In the 1960s Princeton University geochemist Heinrich Holland and Carnegie Institution geophysicist Philip Abelson independently concluded that the earth did not get it’s primitive atmosphere from interstellar gas clouds, but from gases released by the Earth's own volcanoes. They saw no reason to believe that ancient volcanoes were different from modern ones, which release primarily water vapor, carbon dioxide, nitrogen, and trace amounts of hydrogen. Since hydrogen is so light, Earth's gravity would have been unable to hold it, and (like the rare gases) it would quickly have escaped into space. But if the principal ingredient of the primitive atmosphere was water vapor, the atmosphere must also have contained some oxygen. Atmospheric scientists know that ultraviolet rays from sunlight cause dissociation of water vapor in the upper atmosphere. This process, called "photodissociation," splits water molecules into hydrogen and oxygen. The hydrogen escapes into space, leaving the oxygen behind in the atmosphere. Nevertheless, photodissociation would have generated small amounts of oxygen even before the advent of photosynthesis. The question is, how much?
Theoretical models implied some primitive oxygen, but no one knew how much. Evidence from the rocks was inconclusive, and the biochemical evidence seemed to point to significant levels of oxygen produced by photodissociation. The controversy raged from the 1960s until the early 1980s, when it faded from view.The Miller-Urey experiment succeeded in synthesizing organic molecules, but the question was not whether organic molecules could be synthesized in the laboratory. Of course they could, and they had been for years.

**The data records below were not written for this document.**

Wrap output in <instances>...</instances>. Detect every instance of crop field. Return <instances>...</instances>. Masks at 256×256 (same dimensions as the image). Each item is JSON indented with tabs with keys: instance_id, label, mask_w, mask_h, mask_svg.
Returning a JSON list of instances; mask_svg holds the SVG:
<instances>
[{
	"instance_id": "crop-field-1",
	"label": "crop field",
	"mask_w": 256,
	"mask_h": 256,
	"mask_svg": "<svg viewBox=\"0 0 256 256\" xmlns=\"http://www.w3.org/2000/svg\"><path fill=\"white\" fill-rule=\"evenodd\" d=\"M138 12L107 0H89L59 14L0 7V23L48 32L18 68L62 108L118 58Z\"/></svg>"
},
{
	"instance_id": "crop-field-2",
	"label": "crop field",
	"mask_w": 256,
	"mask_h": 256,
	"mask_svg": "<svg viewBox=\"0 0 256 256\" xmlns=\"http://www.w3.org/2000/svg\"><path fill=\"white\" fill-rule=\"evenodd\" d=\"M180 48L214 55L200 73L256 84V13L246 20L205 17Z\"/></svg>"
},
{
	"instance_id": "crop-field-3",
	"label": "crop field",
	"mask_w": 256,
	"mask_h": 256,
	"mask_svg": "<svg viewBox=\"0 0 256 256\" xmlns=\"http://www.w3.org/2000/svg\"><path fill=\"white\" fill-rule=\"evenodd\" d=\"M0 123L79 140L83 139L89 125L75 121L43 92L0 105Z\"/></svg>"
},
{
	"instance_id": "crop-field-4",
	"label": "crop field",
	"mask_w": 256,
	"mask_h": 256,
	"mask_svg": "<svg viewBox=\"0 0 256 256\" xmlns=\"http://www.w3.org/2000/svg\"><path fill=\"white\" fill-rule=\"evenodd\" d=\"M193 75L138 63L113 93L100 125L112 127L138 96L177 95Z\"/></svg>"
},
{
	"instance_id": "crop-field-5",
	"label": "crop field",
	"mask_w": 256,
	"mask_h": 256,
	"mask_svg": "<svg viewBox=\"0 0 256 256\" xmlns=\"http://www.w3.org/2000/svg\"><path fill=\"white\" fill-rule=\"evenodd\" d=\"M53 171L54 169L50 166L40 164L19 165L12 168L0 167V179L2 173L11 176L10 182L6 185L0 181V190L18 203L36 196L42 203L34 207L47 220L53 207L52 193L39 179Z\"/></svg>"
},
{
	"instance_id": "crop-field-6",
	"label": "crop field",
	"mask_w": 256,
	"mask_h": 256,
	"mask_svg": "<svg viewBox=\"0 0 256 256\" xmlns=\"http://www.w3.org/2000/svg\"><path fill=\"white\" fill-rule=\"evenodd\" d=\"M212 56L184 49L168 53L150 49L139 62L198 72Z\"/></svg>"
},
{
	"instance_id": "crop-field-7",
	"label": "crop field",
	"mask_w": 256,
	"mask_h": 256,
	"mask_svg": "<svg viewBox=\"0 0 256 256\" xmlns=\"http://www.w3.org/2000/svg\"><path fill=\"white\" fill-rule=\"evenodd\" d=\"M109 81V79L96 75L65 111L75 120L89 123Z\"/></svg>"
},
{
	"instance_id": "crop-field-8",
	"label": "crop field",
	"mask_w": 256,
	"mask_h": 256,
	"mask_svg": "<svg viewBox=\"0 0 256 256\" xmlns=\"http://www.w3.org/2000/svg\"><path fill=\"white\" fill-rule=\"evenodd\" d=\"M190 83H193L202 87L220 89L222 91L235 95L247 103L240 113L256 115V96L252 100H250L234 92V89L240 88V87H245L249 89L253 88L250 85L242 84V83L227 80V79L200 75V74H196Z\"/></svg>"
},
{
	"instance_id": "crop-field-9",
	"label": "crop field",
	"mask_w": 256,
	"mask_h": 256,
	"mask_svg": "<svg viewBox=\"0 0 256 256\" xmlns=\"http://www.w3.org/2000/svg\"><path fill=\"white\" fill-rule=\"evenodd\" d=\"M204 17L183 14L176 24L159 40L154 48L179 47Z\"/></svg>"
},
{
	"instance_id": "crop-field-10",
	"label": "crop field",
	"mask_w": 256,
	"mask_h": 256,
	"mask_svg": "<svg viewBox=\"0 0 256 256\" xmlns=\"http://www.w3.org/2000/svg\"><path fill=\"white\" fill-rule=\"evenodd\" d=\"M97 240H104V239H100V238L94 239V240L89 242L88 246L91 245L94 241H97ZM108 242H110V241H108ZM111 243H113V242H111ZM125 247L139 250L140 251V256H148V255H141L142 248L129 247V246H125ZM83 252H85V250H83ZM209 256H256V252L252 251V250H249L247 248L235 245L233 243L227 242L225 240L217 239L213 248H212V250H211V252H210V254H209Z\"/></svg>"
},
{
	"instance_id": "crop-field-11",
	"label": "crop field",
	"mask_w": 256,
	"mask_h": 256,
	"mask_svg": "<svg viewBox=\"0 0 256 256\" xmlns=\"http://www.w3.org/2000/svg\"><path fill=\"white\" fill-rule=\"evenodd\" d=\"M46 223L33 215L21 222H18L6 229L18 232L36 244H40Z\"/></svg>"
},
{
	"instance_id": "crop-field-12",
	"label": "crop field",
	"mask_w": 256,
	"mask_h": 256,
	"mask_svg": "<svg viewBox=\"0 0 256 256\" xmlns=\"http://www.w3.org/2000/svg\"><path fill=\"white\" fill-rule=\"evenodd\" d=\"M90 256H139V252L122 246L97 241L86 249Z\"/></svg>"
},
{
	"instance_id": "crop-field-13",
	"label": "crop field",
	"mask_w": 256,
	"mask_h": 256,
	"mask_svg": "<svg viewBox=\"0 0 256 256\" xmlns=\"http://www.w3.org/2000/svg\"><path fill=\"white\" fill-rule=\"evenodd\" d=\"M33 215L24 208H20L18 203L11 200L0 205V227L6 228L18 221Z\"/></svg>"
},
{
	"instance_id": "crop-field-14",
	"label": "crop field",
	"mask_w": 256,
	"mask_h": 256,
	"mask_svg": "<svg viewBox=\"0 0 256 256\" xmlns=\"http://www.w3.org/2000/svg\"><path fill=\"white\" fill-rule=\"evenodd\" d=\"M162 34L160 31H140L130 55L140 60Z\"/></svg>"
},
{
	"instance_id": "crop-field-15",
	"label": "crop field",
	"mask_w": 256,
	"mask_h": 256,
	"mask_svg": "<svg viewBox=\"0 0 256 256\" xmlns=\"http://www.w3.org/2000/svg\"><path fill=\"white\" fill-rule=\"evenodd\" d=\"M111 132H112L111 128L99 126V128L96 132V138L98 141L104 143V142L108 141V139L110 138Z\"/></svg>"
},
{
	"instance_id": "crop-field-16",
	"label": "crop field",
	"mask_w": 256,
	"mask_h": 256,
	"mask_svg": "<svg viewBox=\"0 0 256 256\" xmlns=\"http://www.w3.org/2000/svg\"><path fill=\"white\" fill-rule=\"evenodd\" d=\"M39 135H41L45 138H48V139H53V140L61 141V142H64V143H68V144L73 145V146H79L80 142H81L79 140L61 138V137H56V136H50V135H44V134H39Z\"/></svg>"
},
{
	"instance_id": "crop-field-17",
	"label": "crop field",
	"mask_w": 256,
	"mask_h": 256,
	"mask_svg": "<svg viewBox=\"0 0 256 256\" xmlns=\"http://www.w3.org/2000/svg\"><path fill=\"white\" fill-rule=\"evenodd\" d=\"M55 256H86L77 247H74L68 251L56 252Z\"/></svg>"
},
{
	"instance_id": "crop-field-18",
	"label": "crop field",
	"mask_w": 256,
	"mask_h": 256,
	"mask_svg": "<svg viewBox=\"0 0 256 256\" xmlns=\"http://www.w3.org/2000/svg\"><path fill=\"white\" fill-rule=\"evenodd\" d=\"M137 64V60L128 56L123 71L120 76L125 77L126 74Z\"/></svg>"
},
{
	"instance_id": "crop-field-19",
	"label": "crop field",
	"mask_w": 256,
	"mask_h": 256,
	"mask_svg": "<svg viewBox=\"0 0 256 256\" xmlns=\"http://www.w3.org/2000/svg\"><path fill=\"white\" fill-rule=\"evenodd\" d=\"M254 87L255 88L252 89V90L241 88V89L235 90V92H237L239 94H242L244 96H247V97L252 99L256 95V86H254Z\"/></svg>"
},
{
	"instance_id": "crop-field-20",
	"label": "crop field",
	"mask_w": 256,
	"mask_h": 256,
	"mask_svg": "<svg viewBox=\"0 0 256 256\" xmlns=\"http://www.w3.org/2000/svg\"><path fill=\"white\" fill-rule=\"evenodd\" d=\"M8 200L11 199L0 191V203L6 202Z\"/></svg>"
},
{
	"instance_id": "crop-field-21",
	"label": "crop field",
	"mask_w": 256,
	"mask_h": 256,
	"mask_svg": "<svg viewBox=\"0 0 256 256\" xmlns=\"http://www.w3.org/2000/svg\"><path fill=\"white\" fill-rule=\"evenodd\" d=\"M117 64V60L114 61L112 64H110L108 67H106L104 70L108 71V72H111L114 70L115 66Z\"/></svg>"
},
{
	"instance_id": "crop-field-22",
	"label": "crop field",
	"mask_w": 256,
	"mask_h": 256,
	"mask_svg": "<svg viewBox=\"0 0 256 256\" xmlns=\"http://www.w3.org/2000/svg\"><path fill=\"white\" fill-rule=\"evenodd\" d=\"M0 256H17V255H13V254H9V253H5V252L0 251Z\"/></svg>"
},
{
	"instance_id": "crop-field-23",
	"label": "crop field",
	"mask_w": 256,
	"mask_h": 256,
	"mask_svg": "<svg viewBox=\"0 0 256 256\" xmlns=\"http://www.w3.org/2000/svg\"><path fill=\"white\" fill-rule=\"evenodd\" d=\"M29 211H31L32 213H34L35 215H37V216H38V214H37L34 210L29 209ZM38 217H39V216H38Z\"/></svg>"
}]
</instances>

The success of the Miller-Urey experiment doesn't prove that the entire primitive atmosphere lacked oxygen any more than the success of modern organic chemistry proves that the modern atmosphere lacks oxygen.
The March 1998 issue of National Geographic carries a photo of Miller standing next to his experimental apparatus. The caption reads: "Approximating conditions on the early Earth in a 1952 experiment, Stanley Miller-now at the University of California at San Diego-produced amino acids. `Once you get the equipment together it's very simple,' he says."Several pages later, the National Geographic article explains: "Many scientists now suspect that the early atmosphere was different from what Miller first supposed." But a picture is worth a thousand words-especially when its caption is misleading and the truth is buried deep in the article.
Many biology textbooks use the same misleading approach. Like the National Geographic article, the Miller-Levine textbook buries a disclaimer in the text: "Miller's original guesses about the Earth's early atmosphere were probably incorrect,"
A picture is worth a thousand words, sometimes it comes with dollar signs for the artists. How many times have we been misled by a picture in our text books of what an artist thinks it may have looked like? We see a man standing next to his experiment and just because he is a scientist it must be true. Even though this experiment has been proven wrong decades ago, it is still in text books, television shows and quoted as being true. Don't be misled.
Research the evidence, find the truth and remember..... Have an Intelligent Faith!!